The Oakham Canal was opened in 1802. Leaving the old canal basin by the Boat Inn at Melton Mowbray, it followed the valley of the River Eye to Saxby before reaching a wharf which became Station Cottages (the location of the former Whissendine railway station), and then on to Edmondthorpe and Market Overton. Heading south to the Ashwell / Cottesmore Road, it is now crossed by the former mineral railway at the Cottesmore Iron Ore Mines sidings, the site of “Rocks by Rail”, before reaching the Oakham canal basin.

Despite difficulties with water supply, the canal was financially successful, especially in its last 10 years of operation, carrying some 30,000 tons (mainly coal) in 1846. The canal closed in 1847, having been sold to the Midland Railway Company to allow the construction of the Syston and Peterborough railway.

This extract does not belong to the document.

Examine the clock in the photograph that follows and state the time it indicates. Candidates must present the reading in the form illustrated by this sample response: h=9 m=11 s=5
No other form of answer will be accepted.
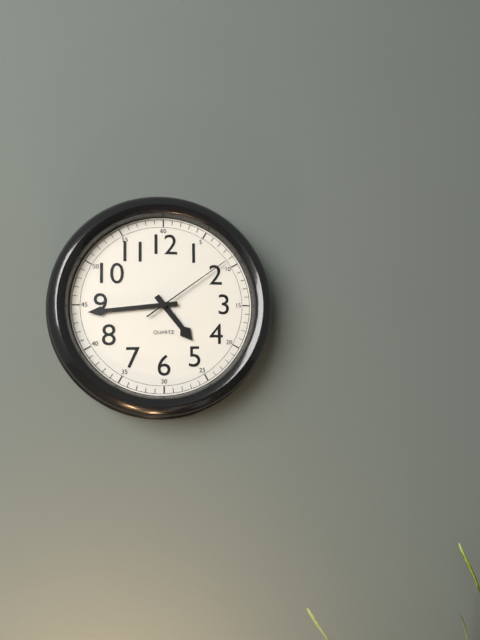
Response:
h=4 m=44 s=9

Much of the canal remains in the landscape, with several sections still in water, although the connection with the Melton Mowbray Navigation has been severed. Both canal basins, and the areas east of the Melton Mowbray canal basin and north of the Oakham canal basin, have been redeveloped. Several sections were used for the route of the Syston and Peterborough railway which now crosses the canal at several locations. The site of the former Market Overton wharf, the warehouse (now converted into cottages) and the converted weigh-house can still be seen from the Market Overton to Teigh Road. The former warehouse at the Oakham canal basin is now the Queen Elizabeth Theatre. The stonework around its windows, and the interior beams are the original.